Once your case is over, however, you really DO need to update your will. In fact, you most likely need a full estate plan that includes a living trust. Hopefully I have convinced you of that by now. If you don’t, then your out-of-date document WILL control the disposition of your assets. To look at recent examples, Brittany Murphy did not update her will when she got married. Heath Ledger never updated his will after his daughter was born (and that caused all kinds of trouble).

Don’t make their mistakes, and always make sure your estate plan is updated to take into account a marriage, divorce, birth, death, or acquisition of property.

Avoid these shortcuts in estate planning & save your assets, protect your family, & leave a legacy

We’re all looking to save money and get our to do list done as quickly and easily as possible.  But when it comes to estate planning, quick and cheap shortcuts can end up not only costing you in the long run, but can hurt both your family and your legacy.

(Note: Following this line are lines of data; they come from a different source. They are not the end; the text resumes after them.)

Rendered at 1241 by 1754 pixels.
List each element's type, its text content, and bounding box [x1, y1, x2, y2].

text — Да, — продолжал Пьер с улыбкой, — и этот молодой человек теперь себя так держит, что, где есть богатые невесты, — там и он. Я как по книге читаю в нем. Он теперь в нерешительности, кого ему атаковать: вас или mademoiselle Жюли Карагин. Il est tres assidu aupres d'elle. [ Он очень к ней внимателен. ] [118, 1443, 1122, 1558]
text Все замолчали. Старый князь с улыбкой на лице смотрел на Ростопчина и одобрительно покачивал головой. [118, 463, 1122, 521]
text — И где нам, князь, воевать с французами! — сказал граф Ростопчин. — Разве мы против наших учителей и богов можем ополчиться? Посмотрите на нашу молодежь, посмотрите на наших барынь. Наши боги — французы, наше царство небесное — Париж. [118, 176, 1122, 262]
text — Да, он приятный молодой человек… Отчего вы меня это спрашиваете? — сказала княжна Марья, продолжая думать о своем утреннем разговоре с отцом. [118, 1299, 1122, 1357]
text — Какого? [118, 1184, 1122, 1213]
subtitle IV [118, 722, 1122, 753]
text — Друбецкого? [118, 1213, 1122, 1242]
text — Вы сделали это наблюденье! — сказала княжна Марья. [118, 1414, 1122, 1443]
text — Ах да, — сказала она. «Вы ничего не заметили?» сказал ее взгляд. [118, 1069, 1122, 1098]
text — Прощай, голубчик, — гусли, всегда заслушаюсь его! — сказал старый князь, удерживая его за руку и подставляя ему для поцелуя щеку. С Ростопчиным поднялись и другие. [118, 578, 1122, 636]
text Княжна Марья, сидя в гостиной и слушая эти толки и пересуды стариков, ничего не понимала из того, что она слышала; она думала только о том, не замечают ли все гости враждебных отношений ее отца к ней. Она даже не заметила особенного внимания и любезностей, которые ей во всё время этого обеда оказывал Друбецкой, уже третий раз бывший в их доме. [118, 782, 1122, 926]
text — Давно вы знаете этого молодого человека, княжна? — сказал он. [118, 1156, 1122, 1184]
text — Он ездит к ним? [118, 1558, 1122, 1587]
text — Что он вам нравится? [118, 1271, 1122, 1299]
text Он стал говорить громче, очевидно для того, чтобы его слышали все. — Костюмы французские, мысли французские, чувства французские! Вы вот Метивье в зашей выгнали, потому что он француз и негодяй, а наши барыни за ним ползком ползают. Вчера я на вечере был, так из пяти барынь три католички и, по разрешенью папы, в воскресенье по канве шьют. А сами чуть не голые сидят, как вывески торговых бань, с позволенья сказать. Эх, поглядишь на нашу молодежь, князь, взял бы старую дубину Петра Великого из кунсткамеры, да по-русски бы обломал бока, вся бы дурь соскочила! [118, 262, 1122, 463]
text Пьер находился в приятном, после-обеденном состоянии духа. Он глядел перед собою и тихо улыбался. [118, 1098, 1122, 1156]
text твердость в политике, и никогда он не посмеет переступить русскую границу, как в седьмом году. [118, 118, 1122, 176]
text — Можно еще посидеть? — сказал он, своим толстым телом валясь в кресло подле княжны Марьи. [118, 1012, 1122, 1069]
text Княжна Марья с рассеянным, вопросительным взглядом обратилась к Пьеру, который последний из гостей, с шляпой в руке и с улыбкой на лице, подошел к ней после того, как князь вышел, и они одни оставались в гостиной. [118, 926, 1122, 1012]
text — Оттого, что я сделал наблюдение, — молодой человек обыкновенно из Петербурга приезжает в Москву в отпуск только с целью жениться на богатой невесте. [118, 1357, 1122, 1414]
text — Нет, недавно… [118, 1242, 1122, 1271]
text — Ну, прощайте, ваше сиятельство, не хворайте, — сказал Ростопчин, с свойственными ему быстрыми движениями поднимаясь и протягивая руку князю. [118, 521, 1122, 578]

For example, if you decide to forego an estate plan for your real property, and instead opt for joint tenancy, then you are at best just delaying the probate process, and at worst exposing your home to complete loss in your lifetime. With joint tenancy, there may not be any need for probate or transfer proceedings at the death of the first spouse (just some simple) paperwork, at the death of the survivor, the property goes into probate, which can take years and cost up to 10% of the gross estate value, which can be in the tens of thousands of dollars even for estates with just a house – even one with substantial debt.  Putting a child on title to the property does not solve this problem, and can lead to your child’s creditors seizing the house, the inability to undo the transfer at a later date when needed, a loss of control over the disposition of the house, more complications in transfer at the survivor’s death, and more.

Another shortcut is either being incomplete or too vague in your estate plan documentation.  If you have a living trust, it must be funded completely.  It does not serve you or anyone else to leave “just that one account” outside the trust since it ‘has so little in it.’  Why leave a small account – or a large one – outside the trust and make it more difficult for your family to transfer it? It’s possible then that the bank will just get your money since it will be too much trouble to transfer the account outside the trust.  In addition, if you have provisions for the distribution of your estate, make sure you have alternate provisions in case your beneficiaries do not outlive you.  For example, if you are leaving everything to your children, make sure you have a provision for who gets your estate if the airplane goes down and you all pass at the same time.

There are a lot of aspects of estate planning that can easily be completed improperly, costing you, your family, and the estate you worked your life to build. Estate planning is not the place to look for a quick or cheap solution, but rather to take the time to ensure that all you’ve worked for is left just the way you want it.